• WORK TO BE COMPLETED: Once you find the line below that has "right wrist: (1547, 778)", output it and every line after it exactly, stopping after the line that has "right knee: (72, 274)", with no pictures.
== RECORDS FOR THIS EXERCISE
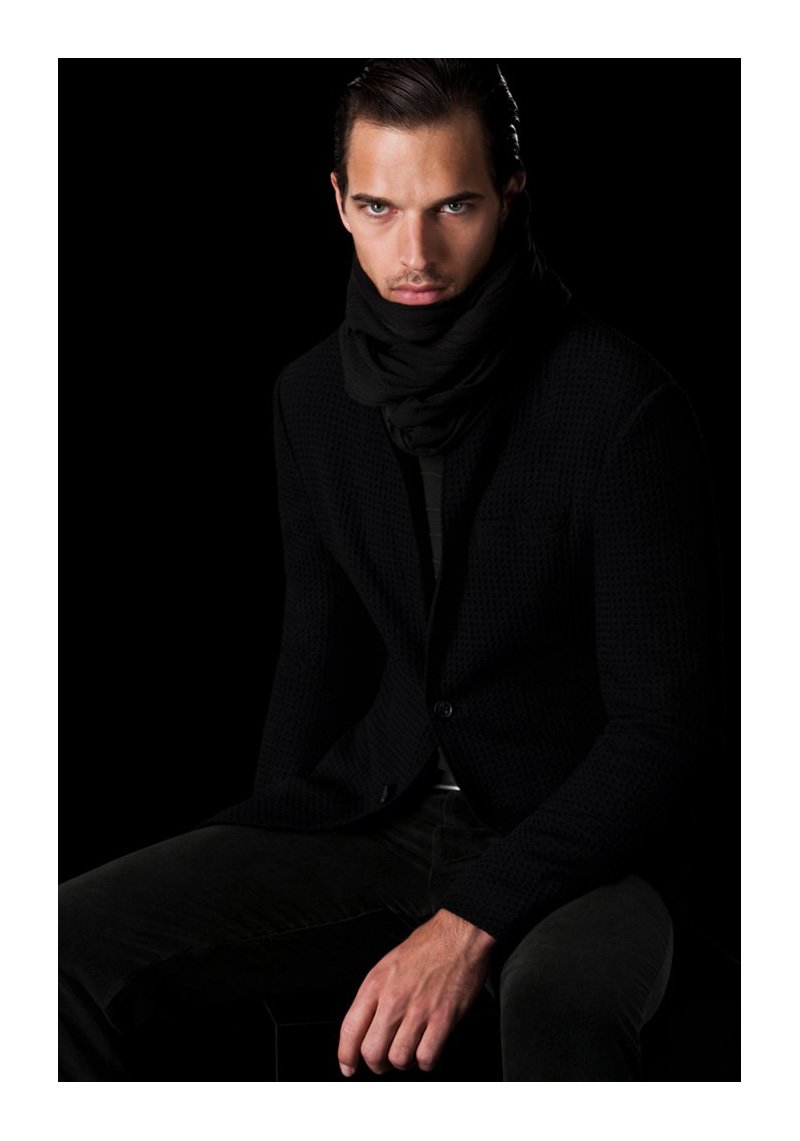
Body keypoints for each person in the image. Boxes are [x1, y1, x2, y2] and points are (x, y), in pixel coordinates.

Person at [59, 59, 723, 1082]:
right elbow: (316, 653)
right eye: (378, 207)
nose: (413, 252)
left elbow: (662, 729)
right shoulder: (311, 397)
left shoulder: (620, 404)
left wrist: (471, 921)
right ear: (338, 200)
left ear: (510, 192)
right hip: (379, 811)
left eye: (453, 204)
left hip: (584, 837)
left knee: (559, 1006)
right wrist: (264, 841)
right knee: (52, 946)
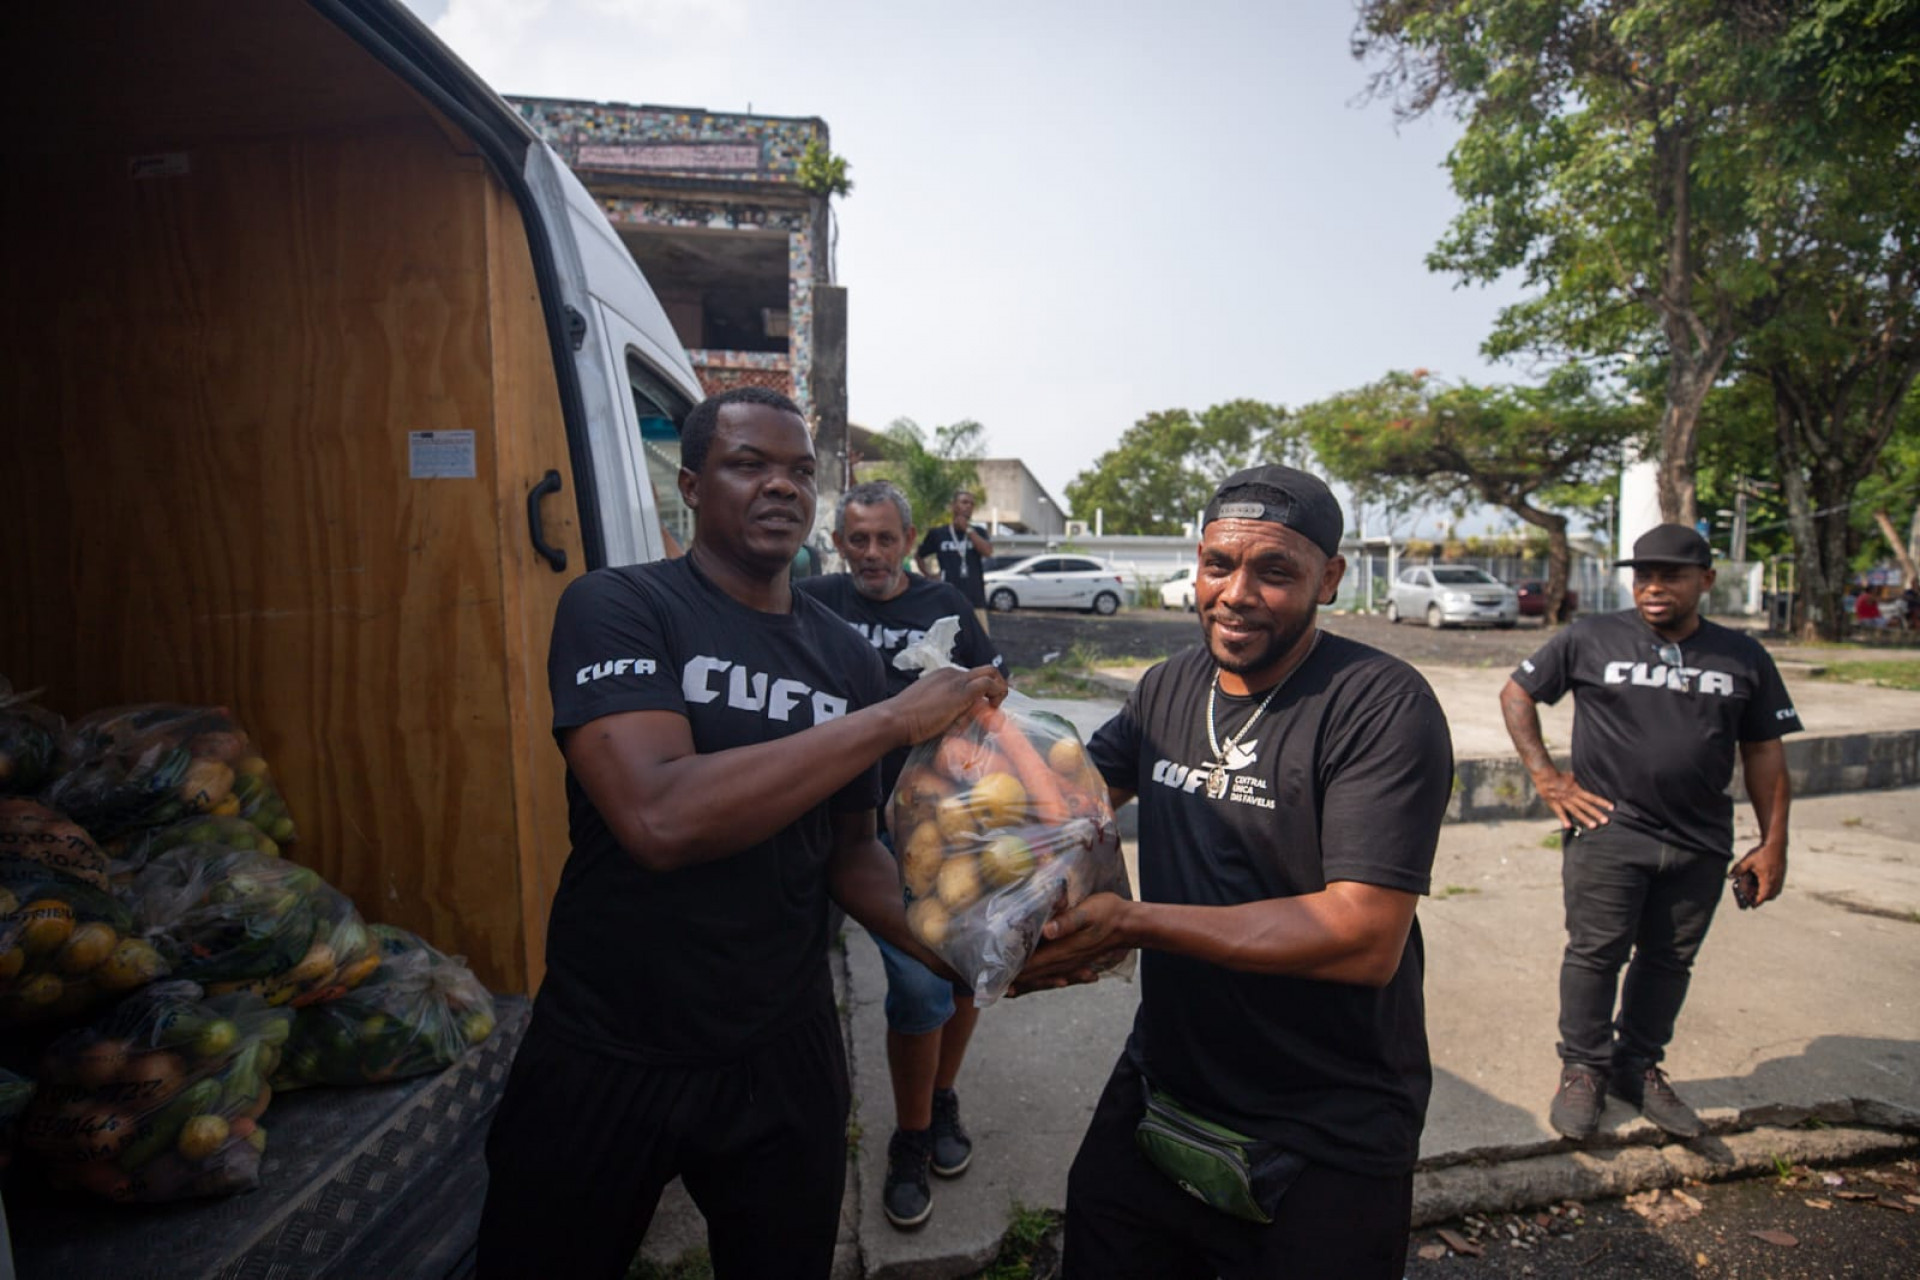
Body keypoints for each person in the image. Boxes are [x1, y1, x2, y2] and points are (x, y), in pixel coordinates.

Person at [476, 387, 1006, 1280]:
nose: (781, 487)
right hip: (609, 1045)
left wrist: (970, 948)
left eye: (799, 471)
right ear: (691, 483)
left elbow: (851, 853)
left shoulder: (842, 652)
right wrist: (887, 721)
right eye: (748, 465)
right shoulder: (619, 606)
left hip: (781, 1049)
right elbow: (659, 817)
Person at [1016, 465, 1453, 1279]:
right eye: (1220, 564)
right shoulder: (1169, 686)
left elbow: (1362, 936)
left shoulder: (1379, 704)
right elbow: (1065, 809)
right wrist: (966, 755)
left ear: (1329, 577)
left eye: (1274, 571)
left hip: (1326, 1120)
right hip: (1167, 1077)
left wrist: (1134, 922)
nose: (1236, 593)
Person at [1500, 523, 1800, 1143]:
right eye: (1643, 575)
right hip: (1610, 830)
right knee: (1595, 952)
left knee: (1669, 960)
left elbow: (1764, 753)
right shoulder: (1591, 637)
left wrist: (1774, 844)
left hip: (1700, 840)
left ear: (1707, 581)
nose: (1654, 587)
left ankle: (1637, 1066)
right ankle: (1584, 1068)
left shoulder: (1742, 656)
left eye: (1671, 575)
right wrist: (1547, 778)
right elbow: (1516, 693)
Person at [796, 480, 1004, 1230]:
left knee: (968, 968)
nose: (872, 554)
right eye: (858, 540)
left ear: (911, 541)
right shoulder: (812, 601)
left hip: (935, 825)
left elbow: (996, 693)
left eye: (886, 539)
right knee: (919, 993)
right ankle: (911, 1138)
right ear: (839, 542)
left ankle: (937, 1099)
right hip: (838, 826)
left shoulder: (947, 607)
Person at [915, 489, 993, 632]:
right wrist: (929, 576)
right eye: (964, 502)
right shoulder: (938, 534)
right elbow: (919, 555)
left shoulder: (978, 532)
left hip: (975, 599)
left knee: (981, 648)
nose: (968, 506)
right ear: (953, 506)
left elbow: (987, 551)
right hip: (947, 599)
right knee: (947, 647)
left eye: (971, 504)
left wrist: (968, 531)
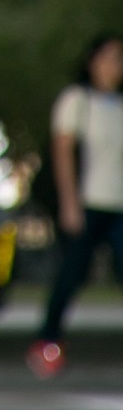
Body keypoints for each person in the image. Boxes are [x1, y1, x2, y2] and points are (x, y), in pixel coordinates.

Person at [29, 33, 123, 377]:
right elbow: (63, 152)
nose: (117, 65)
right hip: (86, 203)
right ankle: (48, 341)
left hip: (118, 206)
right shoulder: (77, 101)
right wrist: (70, 202)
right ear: (93, 61)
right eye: (111, 57)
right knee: (72, 274)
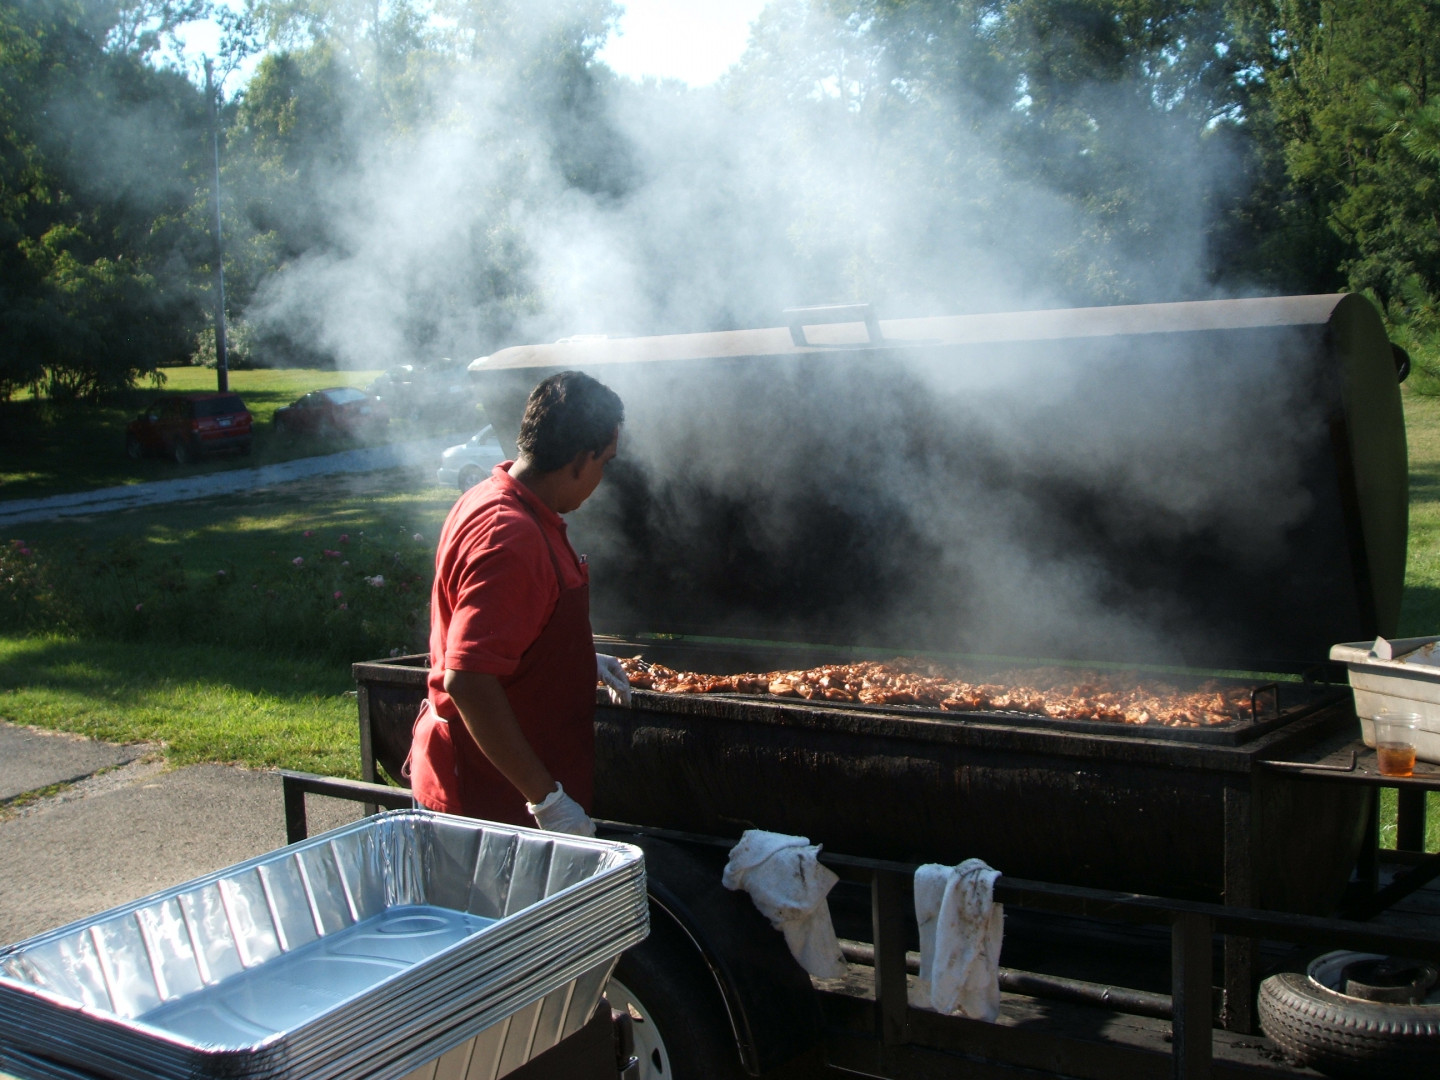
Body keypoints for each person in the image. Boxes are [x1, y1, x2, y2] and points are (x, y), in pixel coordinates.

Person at [407, 370, 631, 836]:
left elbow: (512, 633)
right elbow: (468, 680)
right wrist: (547, 801)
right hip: (489, 801)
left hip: (503, 789)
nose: (601, 477)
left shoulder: (496, 498)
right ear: (579, 458)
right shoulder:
====
• EXPECTED ANSWER:
right wrist: (1547, 778)
right elbow: (1516, 693)
Person at [796, 480, 1004, 1230]:
left knee: (968, 968)
nose: (872, 554)
right eye: (858, 540)
left ear: (911, 541)
right shoulder: (812, 601)
left hip: (935, 825)
left elbow: (996, 693)
left eye: (886, 539)
right knee: (919, 993)
right ankle: (911, 1138)
right ear: (839, 542)
left ankle: (937, 1099)
right hip: (838, 826)
left shoulder: (947, 607)
Person at [915, 489, 993, 632]:
right wrist: (929, 576)
right eye: (964, 502)
right shoulder: (938, 534)
right elbow: (919, 555)
left shoulder: (978, 532)
left hip: (975, 599)
left knee: (981, 648)
nose: (968, 506)
right ear: (953, 506)
left elbow: (987, 551)
right hip: (947, 599)
right knee: (947, 647)
left eye: (971, 504)
left wrist: (968, 531)
Body keypoints for each person in the image. Boxes are [x1, y1, x2, y2] and points are (x, y), in pixel coordinates.

Person at [29, 33, 123, 377]:
right elbow: (63, 152)
nose: (117, 65)
right hip: (86, 203)
right ankle: (48, 341)
left hip: (118, 206)
right shoulder: (77, 101)
right wrist: (70, 202)
right ear: (93, 61)
right eye: (111, 57)
right knee: (72, 274)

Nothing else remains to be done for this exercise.